* _Task instructions_:
Quote every item below word for word, leaving the pictures out of your answer.

* _Records provided_:
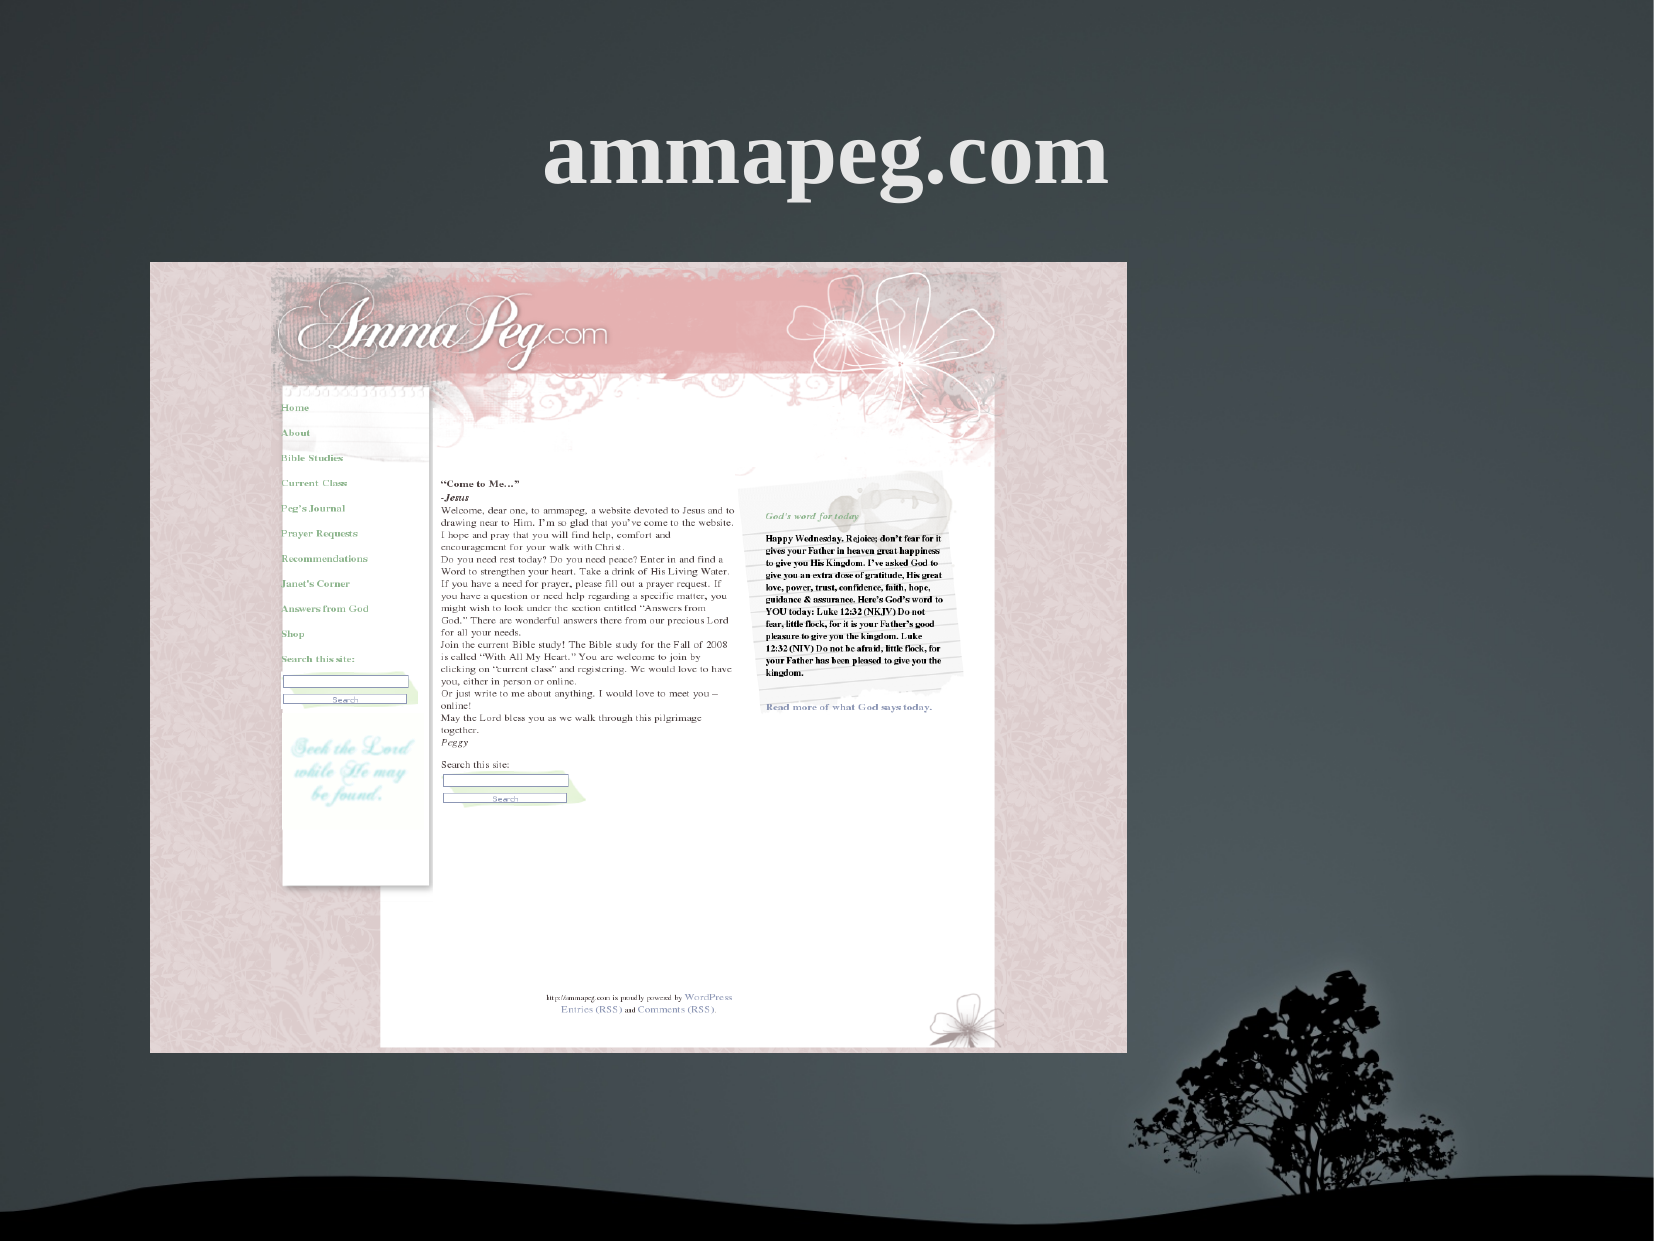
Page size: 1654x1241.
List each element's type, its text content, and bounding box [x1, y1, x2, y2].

picture [0, 0, 1654, 1241]
title ammapeg.com [82, 49, 1571, 257]
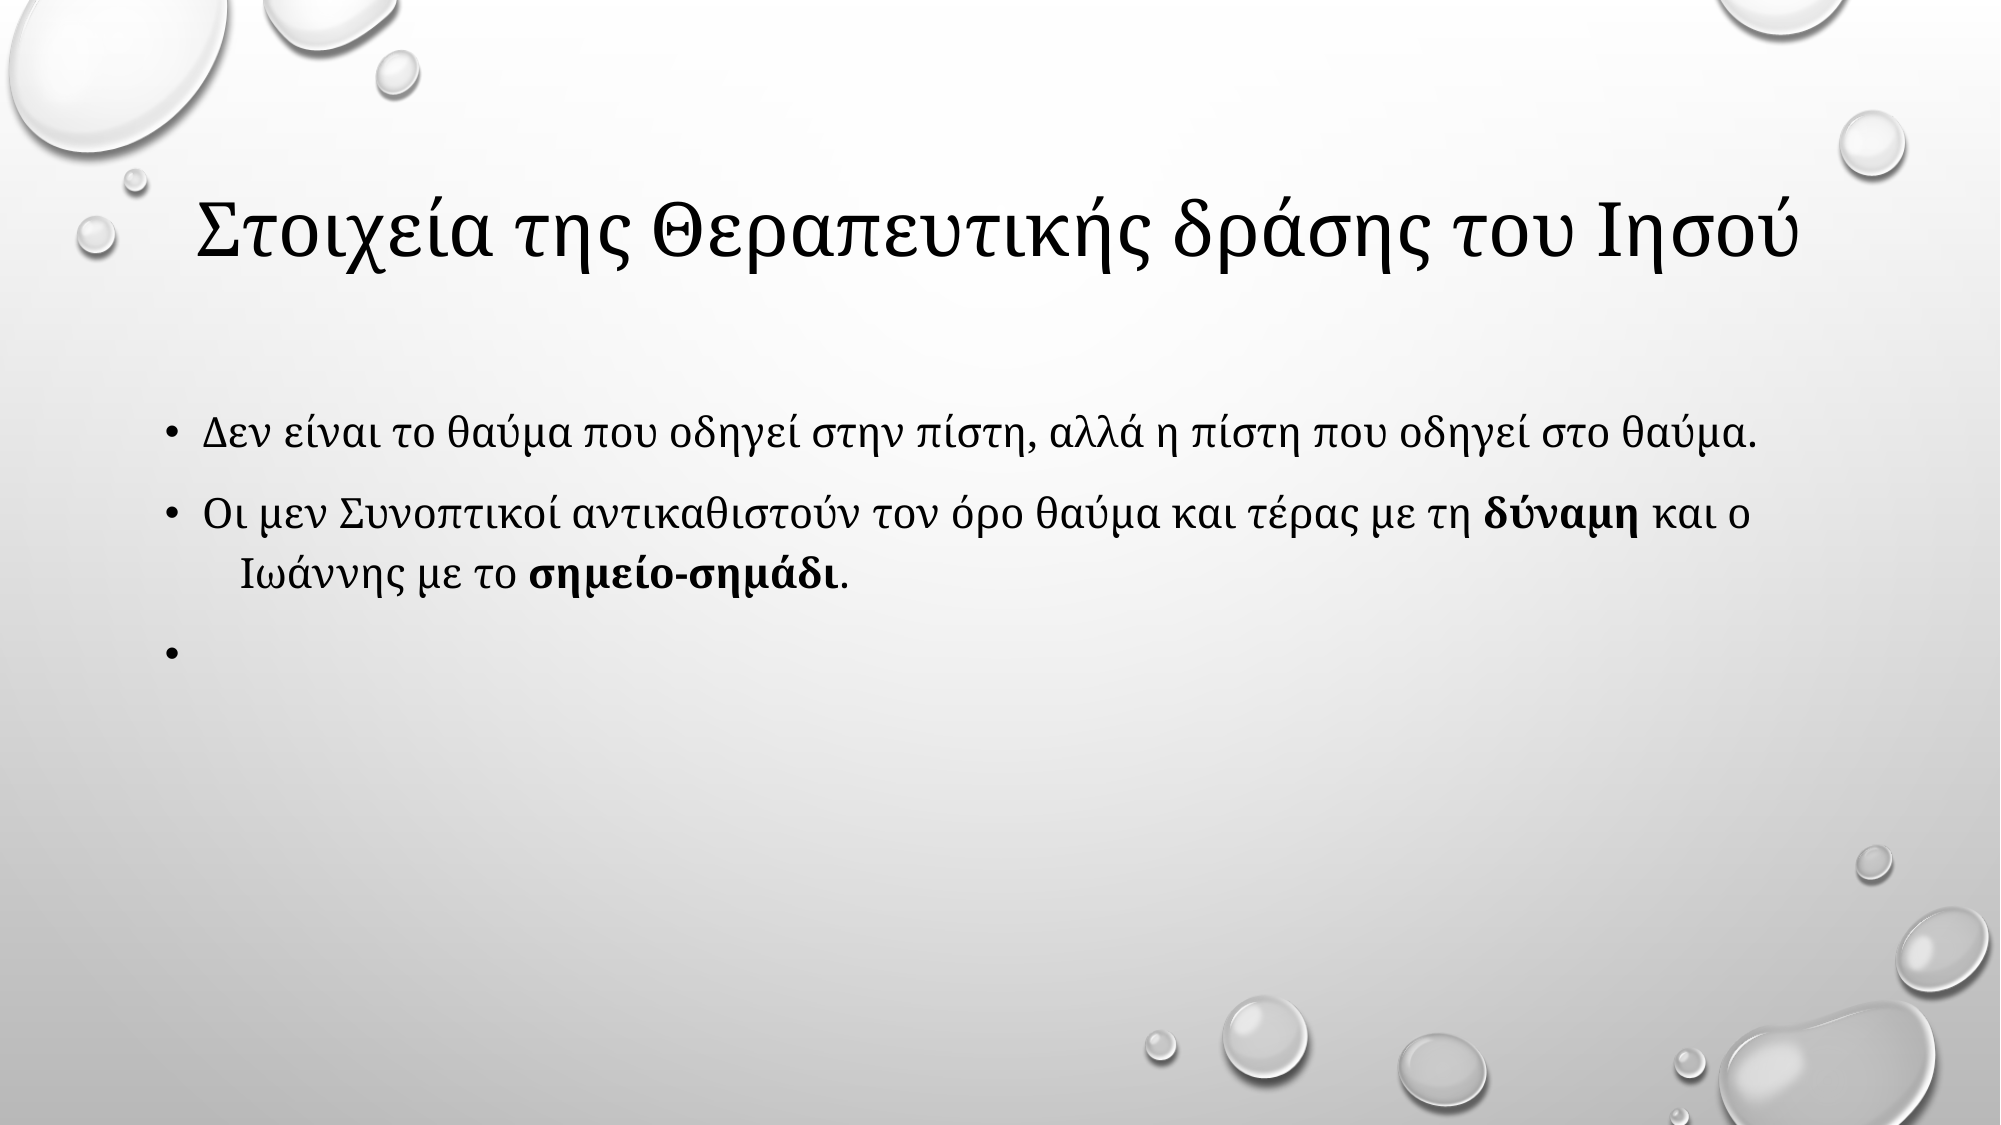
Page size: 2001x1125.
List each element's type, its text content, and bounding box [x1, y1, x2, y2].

list Δεν είναι το θαύμα που οδηγεί στην πίστη, αλλά η πίστη που οδηγεί στο θαύμα. Oι μεν Συνοπτικοί αντικαθιστούν τον όρο θαύμα και τέρας με τη δύναμη και ο Ιωάννης με το σημείο-σημάδι. [149, 388, 1850, 950]
title Στοιχεία της Θεραπευτικής δράσης του Ιησού [149, 101, 1851, 364]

* _Written answer_:
Page size: 1654x1241.
List each element's type, its text content, and bounding box [x1, y1, x2, y2].

picture [0, 0, 1654, 1241]
title ammapeg.com [82, 49, 1571, 257]
Page size: 2001x1125.
List each element's type, its text content, and bounding box [x1, y1, x2, y2].

list Δεν είναι το θαύμα που οδηγεί στην πίστη, αλλά η πίστη που οδηγεί στο θαύμα. Oι μεν Συνοπτικοί αντικαθιστούν τον όρο θαύμα και τέρας με τη δύναμη και ο Ιωάννης με το σημείο-σημάδι. [149, 388, 1850, 950]
title Στοιχεία της Θεραπευτικής δράσης του Ιησού [149, 101, 1851, 364]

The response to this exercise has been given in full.